SALT LAKE CITY, Utah- (ABC4 News) – A first-of-its-kind electronic privacy bill takes a big step at the state Capitol.
After a unanimous vote from the Senate, it’s one step closer to heading to the Governor’s Office.
Technology has changed the way we live.
Most of us carry around sensitive personal information right in the palm of our hands.
Privacy advocates say the law hasn’t kept up with that evolution.
“We’ve seen in recent years substantial abuse by the government of having access to people’s private information without having to go to a neutral judge first to make the case for accessing it,” said Connor Boyack with the Libertas Institute.
That’s where House Bill 57, titled Electronic Information or Data Privacy comes in.

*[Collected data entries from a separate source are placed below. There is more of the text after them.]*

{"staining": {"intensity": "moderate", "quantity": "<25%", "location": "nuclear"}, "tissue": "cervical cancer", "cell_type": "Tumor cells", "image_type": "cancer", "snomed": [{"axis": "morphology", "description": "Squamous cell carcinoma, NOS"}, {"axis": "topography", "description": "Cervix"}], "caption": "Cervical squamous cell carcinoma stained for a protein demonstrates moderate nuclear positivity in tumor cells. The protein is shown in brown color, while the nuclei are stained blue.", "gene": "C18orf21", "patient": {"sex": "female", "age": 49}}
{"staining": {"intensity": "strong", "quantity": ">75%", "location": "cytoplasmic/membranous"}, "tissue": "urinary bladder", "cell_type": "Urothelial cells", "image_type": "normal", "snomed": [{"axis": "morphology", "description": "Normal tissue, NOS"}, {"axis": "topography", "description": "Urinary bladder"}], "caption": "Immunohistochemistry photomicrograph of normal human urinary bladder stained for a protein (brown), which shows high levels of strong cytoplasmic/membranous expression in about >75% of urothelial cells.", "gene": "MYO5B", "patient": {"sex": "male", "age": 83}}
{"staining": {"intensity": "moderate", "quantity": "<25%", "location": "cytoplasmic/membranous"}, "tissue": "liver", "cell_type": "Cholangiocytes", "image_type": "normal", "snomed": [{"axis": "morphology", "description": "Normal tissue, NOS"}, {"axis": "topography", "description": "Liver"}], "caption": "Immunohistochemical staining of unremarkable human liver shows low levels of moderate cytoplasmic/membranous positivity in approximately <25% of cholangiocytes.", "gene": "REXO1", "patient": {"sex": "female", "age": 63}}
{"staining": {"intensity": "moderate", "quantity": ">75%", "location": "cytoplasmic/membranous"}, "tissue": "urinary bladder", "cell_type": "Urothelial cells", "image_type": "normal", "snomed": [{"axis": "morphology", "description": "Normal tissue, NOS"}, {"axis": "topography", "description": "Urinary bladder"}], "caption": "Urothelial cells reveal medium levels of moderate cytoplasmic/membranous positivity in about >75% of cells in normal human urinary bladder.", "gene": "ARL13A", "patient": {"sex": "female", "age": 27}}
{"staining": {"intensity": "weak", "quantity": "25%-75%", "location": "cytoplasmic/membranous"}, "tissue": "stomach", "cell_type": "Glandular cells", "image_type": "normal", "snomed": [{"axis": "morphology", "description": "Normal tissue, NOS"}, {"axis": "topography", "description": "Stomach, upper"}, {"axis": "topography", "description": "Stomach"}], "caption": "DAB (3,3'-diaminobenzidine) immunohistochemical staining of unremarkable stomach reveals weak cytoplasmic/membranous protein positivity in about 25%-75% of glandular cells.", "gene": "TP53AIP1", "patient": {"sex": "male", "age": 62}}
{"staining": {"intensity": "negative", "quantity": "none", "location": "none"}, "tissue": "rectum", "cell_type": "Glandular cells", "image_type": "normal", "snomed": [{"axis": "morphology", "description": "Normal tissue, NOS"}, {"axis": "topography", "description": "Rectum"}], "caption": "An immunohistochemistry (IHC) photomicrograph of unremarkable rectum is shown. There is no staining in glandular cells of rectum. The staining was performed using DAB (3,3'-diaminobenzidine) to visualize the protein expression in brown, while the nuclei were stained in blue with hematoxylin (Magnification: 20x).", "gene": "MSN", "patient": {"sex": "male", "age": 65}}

It requires state and local law enforcement agencies to get a warrant to access certain information or data.
That includes information on our personal devices and stored with third parties.
“This bill just makes sure that all of the protections we have with respect to our physical stuff is also available for our electronic data,” said bill sponsor Representative Craig Hall, (R) West Valley.
The bill has already cleared the House and passed the Senate on its second reading 26-0.
But, it hasn’t been all smooth sailing. The bill is on its 5th substitute.
“Which means there have been five different iterations so far of the bill, and that doesn’t even reflect the probably hundreds of long discussions and word changes that took place behind the scenes to get to where we are at today,” said Marina Lowe with the ACLU of Utah.
It’s poised to become the first state law of its kind in our country.
“Our hope is that in leading out we’re going to be able to go to our sister organizations and legislators in other states to try to get them to follow suit and that we can get really a nationwide better protection for data privacy in the years to come,” said Boyack.
The bill just needs one final vote in the Senate and will have to go back to the House to concur on a change that was made.
Then it will be off to the Governor’s Office.
Advocates are confident he will sign it.